• Provided text
○ ○ ○ ○ ○ ○ ○
William is a New York Times best-selling author who has penned three critically-acclaimed books, including “The $64 Tomato: How One Man Nearly Lost His Sanity, Spent a Fortune, and Endured an Existential Crisis in the Quest for the Perfect Garden.” His writing is well researched, insightful and often humorous. He published “Ten Tomatoes that Changed the World” in June to immediate acclaim. Publishers Weekly said: “Alexander’s narrative delivers a story that’s as informative as it is funny and filled with awe … Food lovers will savor every bit.”

William Alexander, author of “Ten Tomatoes that Changed the World” and “The $64 Tomato.”
(Photo Credit: Katie Alexander)
Before proceeding with my conversation with William, I want to take a second to remind you that my new book was released this month. It’s titled “The Vegetable Gardening Book: Your complete guide to growing an edible organic garden from seed to harvest” and can be found both online and at local bookstores. It’s chock full of insider tips and new-to-you information that will help you step up your gardening game and tackle challenges.
○ ○ ○ ○ ○ ○ ○
Stored items
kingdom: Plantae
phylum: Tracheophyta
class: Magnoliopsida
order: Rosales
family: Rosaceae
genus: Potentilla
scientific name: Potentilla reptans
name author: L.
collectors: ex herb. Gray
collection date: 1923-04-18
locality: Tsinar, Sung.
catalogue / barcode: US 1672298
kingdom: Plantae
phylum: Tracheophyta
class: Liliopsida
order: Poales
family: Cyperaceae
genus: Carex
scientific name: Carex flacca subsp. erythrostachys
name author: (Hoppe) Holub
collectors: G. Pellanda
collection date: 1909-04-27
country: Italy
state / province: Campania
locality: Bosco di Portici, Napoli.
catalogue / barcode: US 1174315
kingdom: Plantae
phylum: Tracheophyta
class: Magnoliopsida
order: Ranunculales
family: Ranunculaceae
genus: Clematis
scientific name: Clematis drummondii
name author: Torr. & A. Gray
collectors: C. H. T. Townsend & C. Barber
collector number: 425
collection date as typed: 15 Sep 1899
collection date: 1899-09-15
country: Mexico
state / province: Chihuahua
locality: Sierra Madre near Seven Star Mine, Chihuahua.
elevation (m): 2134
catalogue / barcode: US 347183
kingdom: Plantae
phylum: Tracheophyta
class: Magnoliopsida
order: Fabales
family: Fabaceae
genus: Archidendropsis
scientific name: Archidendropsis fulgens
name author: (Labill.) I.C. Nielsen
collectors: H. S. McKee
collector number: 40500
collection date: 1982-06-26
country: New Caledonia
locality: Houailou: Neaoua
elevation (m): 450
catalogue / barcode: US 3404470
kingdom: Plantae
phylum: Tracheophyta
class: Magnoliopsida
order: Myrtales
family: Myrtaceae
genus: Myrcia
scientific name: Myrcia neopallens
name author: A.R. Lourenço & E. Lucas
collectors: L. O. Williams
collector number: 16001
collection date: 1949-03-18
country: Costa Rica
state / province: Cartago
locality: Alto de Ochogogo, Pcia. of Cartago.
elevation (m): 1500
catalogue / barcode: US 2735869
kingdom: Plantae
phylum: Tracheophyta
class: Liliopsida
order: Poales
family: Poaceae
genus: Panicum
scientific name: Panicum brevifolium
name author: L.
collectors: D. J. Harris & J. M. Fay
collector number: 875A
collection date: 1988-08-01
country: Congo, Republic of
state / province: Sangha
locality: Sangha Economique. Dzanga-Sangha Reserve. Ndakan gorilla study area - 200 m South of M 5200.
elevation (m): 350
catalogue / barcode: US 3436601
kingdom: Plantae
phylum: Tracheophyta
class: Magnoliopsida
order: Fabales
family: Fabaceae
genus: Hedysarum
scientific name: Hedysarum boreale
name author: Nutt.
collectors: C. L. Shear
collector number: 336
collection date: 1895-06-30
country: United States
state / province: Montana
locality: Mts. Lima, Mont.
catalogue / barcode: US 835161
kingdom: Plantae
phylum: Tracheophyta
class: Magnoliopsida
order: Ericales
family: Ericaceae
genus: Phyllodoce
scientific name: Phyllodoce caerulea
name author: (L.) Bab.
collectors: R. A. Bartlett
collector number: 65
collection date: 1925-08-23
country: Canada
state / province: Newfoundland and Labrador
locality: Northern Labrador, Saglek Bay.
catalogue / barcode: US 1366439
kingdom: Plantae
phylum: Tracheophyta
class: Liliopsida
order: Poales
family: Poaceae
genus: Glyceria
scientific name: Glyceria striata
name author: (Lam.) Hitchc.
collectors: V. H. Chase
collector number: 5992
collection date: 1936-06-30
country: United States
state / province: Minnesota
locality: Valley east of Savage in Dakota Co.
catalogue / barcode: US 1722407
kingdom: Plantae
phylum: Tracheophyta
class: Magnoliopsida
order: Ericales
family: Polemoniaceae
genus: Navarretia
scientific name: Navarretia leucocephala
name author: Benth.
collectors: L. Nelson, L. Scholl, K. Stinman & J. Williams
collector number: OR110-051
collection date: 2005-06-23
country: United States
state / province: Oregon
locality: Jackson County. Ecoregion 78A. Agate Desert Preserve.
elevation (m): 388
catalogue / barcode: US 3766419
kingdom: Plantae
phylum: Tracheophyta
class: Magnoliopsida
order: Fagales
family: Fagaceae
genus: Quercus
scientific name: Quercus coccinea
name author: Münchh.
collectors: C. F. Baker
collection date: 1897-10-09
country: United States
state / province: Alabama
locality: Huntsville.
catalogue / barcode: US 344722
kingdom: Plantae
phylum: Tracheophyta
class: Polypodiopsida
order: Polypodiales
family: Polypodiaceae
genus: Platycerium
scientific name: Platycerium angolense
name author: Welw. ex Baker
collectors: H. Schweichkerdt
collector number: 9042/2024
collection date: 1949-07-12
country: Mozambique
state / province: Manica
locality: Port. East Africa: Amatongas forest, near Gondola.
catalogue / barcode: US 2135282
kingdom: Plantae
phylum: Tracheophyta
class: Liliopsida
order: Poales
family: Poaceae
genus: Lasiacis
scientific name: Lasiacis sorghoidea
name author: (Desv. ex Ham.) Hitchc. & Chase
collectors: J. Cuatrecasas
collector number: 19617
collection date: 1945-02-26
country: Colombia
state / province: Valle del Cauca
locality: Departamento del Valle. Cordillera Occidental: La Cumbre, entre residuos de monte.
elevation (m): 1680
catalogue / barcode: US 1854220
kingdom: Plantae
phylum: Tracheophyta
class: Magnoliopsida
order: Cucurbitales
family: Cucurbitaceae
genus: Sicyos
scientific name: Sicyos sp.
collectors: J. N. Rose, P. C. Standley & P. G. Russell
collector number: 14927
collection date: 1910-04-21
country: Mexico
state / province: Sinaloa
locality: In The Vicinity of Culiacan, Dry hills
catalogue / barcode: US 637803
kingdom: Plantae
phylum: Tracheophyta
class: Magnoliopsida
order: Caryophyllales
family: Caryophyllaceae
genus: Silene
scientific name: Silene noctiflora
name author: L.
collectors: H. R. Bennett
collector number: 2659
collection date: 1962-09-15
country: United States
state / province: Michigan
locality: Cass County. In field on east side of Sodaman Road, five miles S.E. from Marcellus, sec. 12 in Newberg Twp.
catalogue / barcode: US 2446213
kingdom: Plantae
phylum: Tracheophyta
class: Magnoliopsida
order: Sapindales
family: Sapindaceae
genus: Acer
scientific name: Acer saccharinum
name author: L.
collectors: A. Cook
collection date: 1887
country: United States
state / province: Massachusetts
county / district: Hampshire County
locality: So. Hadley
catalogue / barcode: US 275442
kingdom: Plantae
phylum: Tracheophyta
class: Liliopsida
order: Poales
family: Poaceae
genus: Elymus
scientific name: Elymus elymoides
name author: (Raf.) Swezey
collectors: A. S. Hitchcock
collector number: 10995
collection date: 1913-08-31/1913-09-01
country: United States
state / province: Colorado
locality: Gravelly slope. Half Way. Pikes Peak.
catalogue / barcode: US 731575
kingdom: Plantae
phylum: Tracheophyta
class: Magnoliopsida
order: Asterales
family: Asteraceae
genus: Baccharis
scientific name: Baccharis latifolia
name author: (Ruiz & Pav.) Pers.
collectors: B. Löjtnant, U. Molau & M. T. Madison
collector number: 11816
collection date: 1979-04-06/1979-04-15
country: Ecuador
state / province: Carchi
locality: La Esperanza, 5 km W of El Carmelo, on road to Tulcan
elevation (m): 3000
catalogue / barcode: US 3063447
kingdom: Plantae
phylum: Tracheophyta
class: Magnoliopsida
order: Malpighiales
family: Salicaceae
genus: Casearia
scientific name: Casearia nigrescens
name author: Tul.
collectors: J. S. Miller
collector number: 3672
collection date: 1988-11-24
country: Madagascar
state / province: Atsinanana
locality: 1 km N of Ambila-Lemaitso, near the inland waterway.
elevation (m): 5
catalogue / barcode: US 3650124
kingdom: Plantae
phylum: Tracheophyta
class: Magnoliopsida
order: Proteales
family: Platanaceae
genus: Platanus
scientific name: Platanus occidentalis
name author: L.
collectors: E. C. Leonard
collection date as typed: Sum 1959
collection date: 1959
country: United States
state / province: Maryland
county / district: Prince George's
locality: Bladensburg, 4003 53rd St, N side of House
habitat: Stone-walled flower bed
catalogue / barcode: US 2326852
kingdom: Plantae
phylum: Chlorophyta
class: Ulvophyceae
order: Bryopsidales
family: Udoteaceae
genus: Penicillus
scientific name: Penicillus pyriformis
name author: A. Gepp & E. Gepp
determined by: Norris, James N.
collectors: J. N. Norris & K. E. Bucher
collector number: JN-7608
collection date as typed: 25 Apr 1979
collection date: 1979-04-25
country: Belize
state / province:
○ ○ ○ ○ ○ ○ ○
• Problems to solve
**a)** Based on the passage about William Alexander, answer yes or no for each statement and quote the words that decide it: (i) Alexander has written three books. (ii) "Ten Tomatoes that Changed the World" was published in June. (iii) The writer's new book can be bought only online.
**b)** Write out the passage about William Alexander from "William Alexander, author" to "and tackle challenges.", word for word.
The entries come from a source other than the passage about William Alexander.

• Task responses
**a)**
(i) Yes: "has penned three critically-acclaimed books"
(ii) Yes: "in June to immediate acclaim"
(iii) No: "can be found both online and at local bookstores"

**b)**
William Alexander, author of “Ten Tomatoes that Changed the World” and “The $64 Tomato.”
(Photo Credit: Katie Alexander)
Before proceeding with my conversation with William, I want to take a second to remind you that my new book was released this month. It’s titled “The Vegetable Gardening Book: Your complete guide to growing an edible organic garden from seed to harvest” and can be found both online and at local bookstores. It’s chock full of insider tips and new-to-you information that will help you step up your gardening game and tackle challenges.